— Task instructions —
Transcribe only the lines of the listing below from the one holding "Eileen Kay | |" through the one holding "Kevin Wood |", inclusive, without any change.

------------------------------------

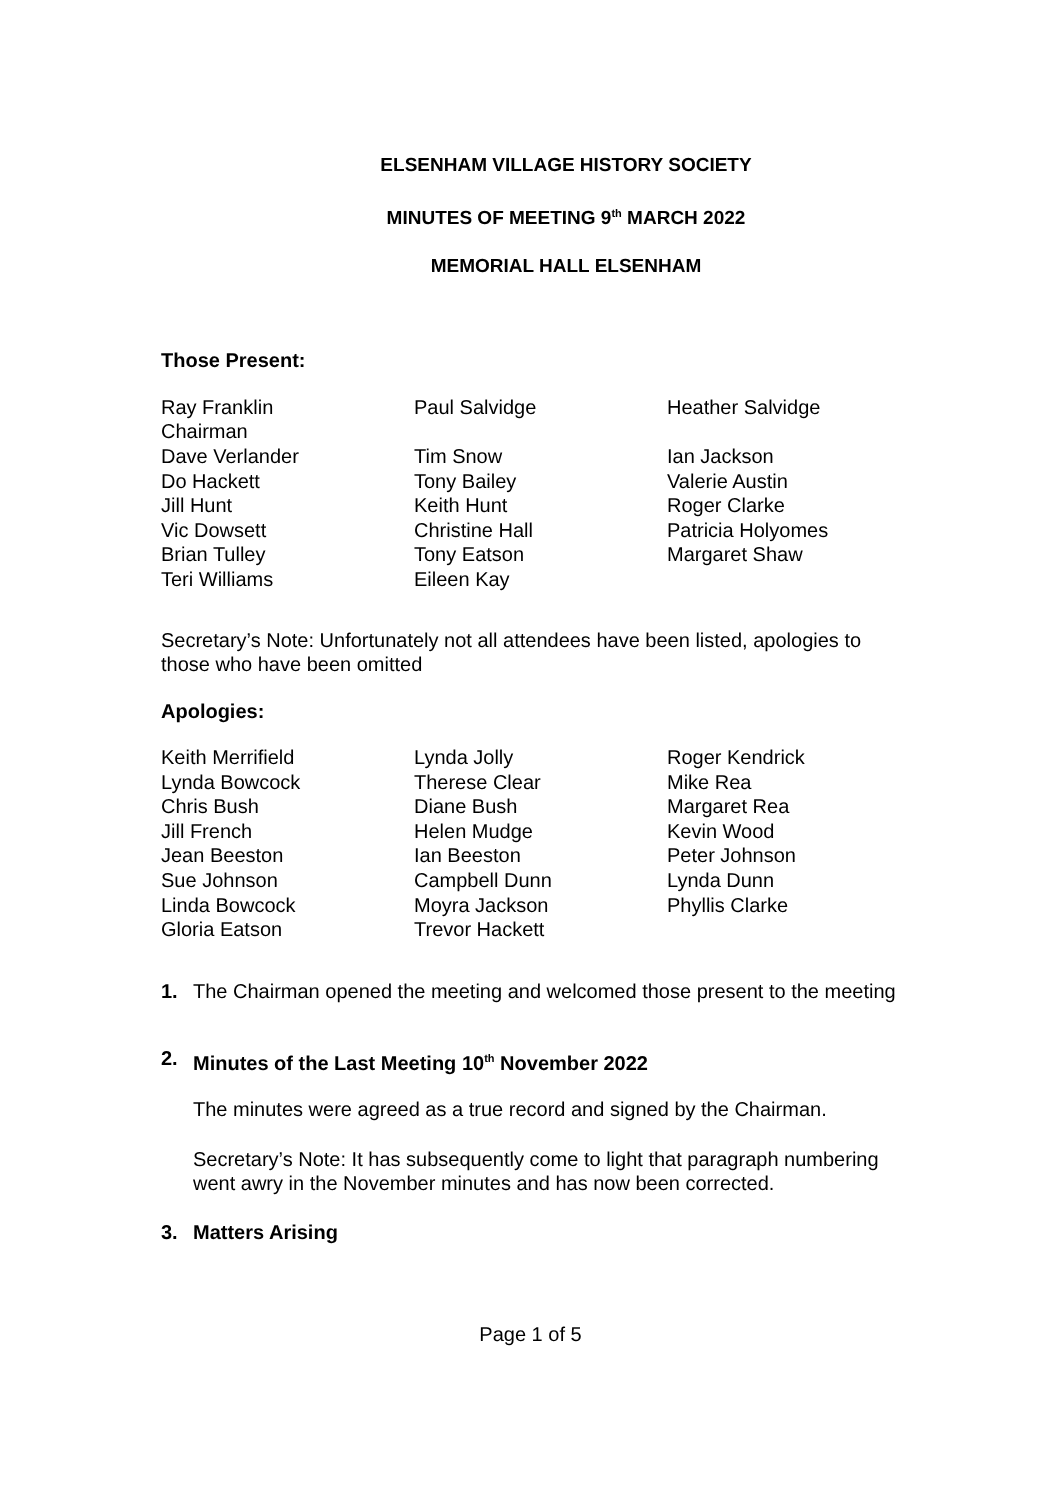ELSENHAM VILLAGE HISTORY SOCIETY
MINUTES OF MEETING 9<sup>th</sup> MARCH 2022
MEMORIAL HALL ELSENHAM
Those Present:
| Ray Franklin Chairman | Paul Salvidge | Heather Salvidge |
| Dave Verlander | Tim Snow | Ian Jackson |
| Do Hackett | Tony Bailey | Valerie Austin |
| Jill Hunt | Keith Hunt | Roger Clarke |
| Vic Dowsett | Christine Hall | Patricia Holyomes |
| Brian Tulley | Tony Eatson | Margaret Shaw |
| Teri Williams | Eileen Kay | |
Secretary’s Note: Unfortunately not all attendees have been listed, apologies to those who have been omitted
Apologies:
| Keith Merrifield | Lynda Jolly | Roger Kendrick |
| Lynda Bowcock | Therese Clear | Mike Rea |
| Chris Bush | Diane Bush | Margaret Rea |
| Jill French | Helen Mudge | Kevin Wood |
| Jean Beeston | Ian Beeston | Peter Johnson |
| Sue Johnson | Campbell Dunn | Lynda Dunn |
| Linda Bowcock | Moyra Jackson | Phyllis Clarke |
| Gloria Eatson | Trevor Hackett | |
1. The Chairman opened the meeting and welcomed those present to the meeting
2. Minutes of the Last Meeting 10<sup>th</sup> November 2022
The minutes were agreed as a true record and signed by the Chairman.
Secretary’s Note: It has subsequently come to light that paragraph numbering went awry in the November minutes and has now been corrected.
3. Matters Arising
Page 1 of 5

------------------------------------

— Written answer —
| Teri Williams | Eileen Kay | |
Secretary’s Note: Unfortunately not all attendees have been listed, apologies to those who have been omitted
Apologies:
| Keith Merrifield | Lynda Jolly | Roger Kendrick |
| Lynda Bowcock | Therese Clear | Mike Rea |
| Chris Bush | Diane Bush | Margaret Rea |
| Jill French | Helen Mudge | Kevin Wood |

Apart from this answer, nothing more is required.